S'il ne faut nommer qu'une grande voix masculine de la Guinée moderne, il faut retenir Sékouba Diabaté, dit Bambino.

Le nouveau lauréat du prix Nuits d'Afrique pour la Francophonie 2018 est le clou de la programmation extérieure du festival.

Créé en 2016, ce prix est décerné à un « artiste au rayonnement international qui incarne une vision rassembleuse de la Francophonie ». 

Il souligne en outre « le rôle important que Sékouba Diabaté a joué, notamment dans le rayonnement et la modernisation de la culture mandingue, en plus d'influencer plusieurs générations d'artistes africains dans l'Espace francophone international ».

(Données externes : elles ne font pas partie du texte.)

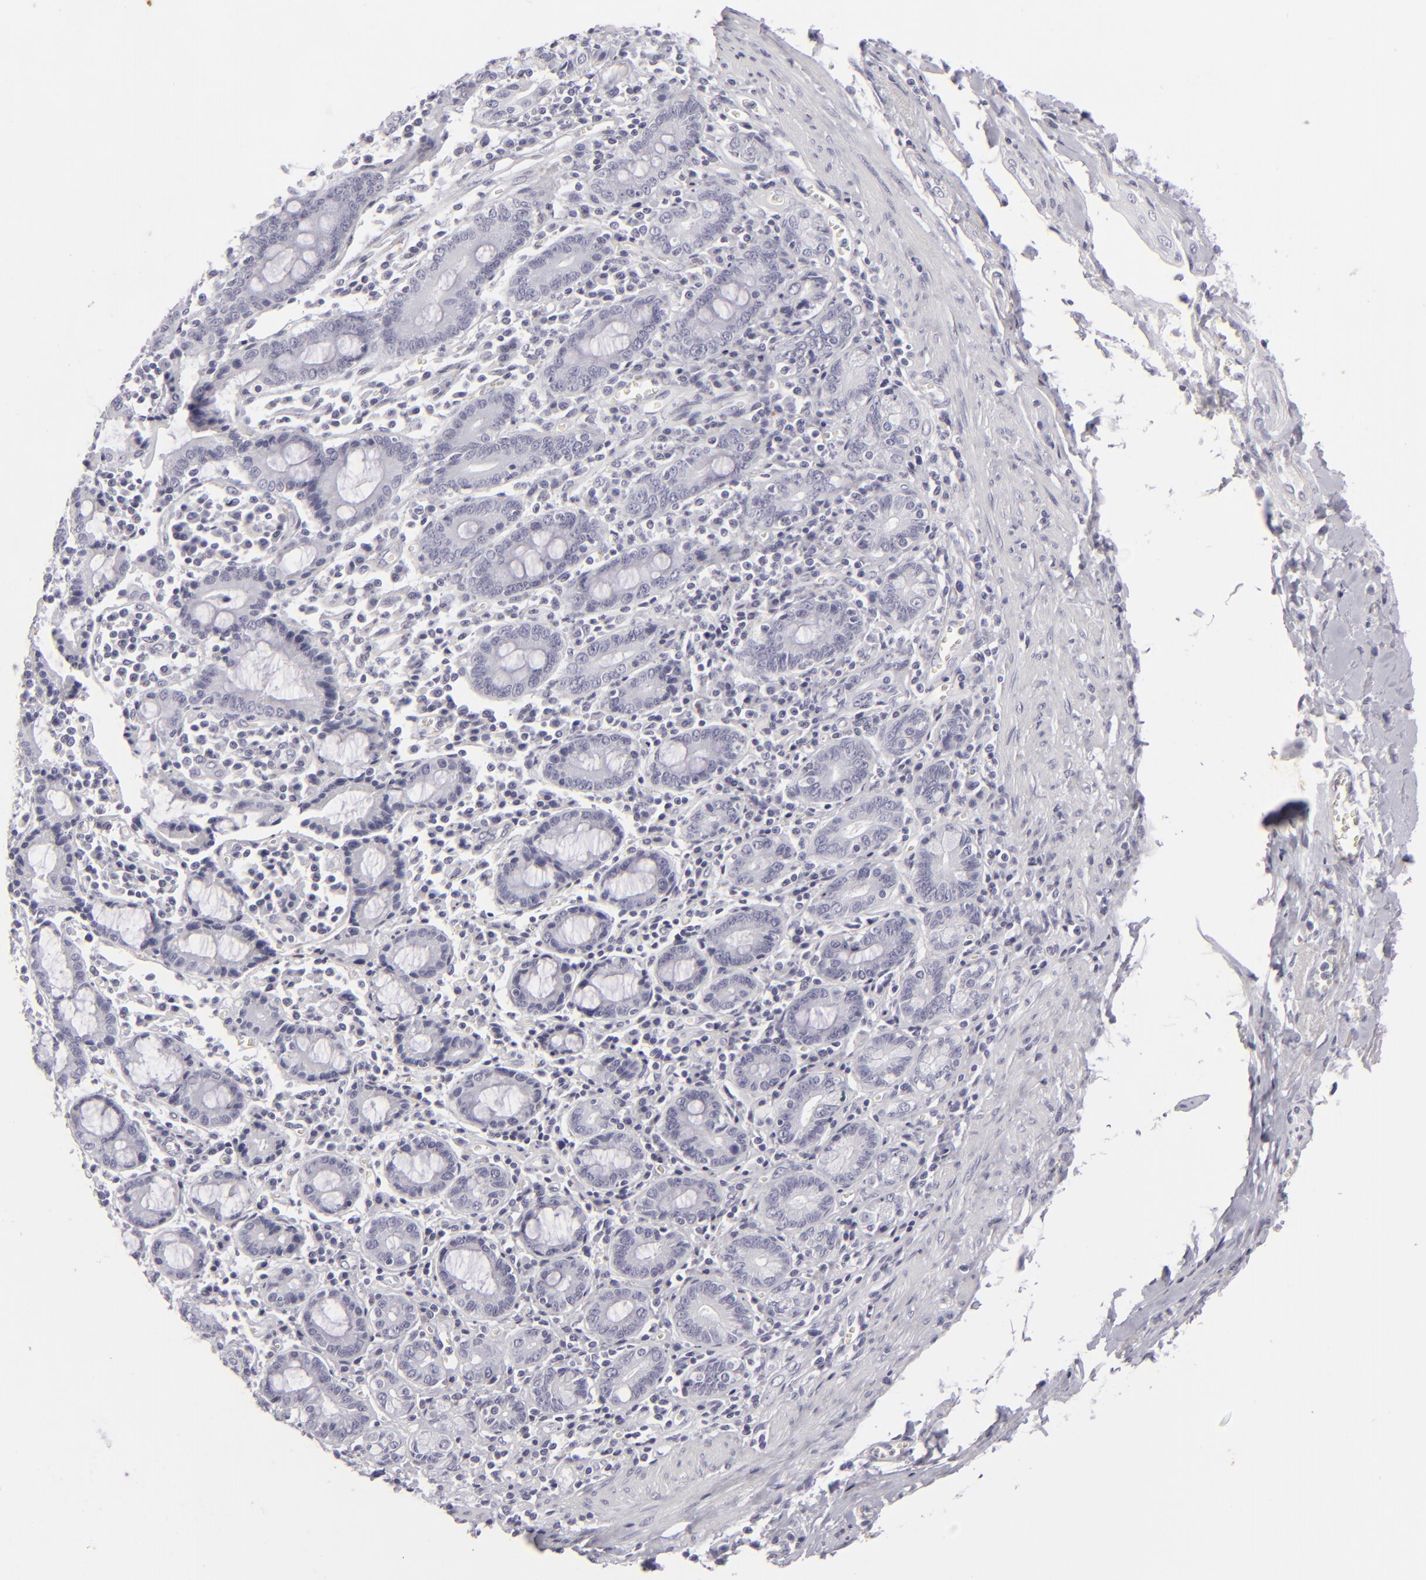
{"staining": {"intensity": "negative", "quantity": "none", "location": "none"}, "tissue": "pancreatic cancer", "cell_type": "Tumor cells", "image_type": "cancer", "snomed": [{"axis": "morphology", "description": "Adenocarcinoma, NOS"}, {"axis": "topography", "description": "Pancreas"}], "caption": "High power microscopy micrograph of an immunohistochemistry image of pancreatic cancer (adenocarcinoma), revealing no significant expression in tumor cells. The staining was performed using DAB (3,3'-diaminobenzidine) to visualize the protein expression in brown, while the nuclei were stained in blue with hematoxylin (Magnification: 20x).", "gene": "KRT1", "patient": {"sex": "male", "age": 77}}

« C'est un grand honneur pour moi, qui s'ajoute à mon rôle d'ambassadeur de l'UNICEF pour les enfants du monde, confié tout récemment. Ce prix couronne une relation solide avec le festival Nuits d'Afrique, amorcée il y a plusieurs années avec différentes formations », commente le chanteur, visiblement ravi de passer la fin de semaine à Montréal et d'être la tête d'affiche de la soirée de clôture de l'événement.

Sékouba Diabaté est natif de Kintinya, dans les environs de Siguiri, en Haute-Guinée. Il est issu d'une famille de griots, c'est-à-dire qu'il appartient à cette caste multicentenaire de chanteurs, musiciens, conteurs et gardiens de la tradition mandingue en Afrique de l'Ouest.

« On ne devient pas griot, on naît griot », rappelle Sékouba, fier de l'être.

« Mariama Samoura, ma mère, n'était pas griote, mais elle était une chanteuse connue. Quant à moi, j'étais dans la musique à temps complet dès l'âge de 12 ans. »

- Sékouba Diabaté

Il semble que le paternel redoutait que Sékouba devienne chanteur et... fiston n'en fit qu'à sa tête. Plusieurs formations de Siguiri avaient accueilli le jeune soliste, qui eut tôt fait de se tailler une réputation dans le pays entier.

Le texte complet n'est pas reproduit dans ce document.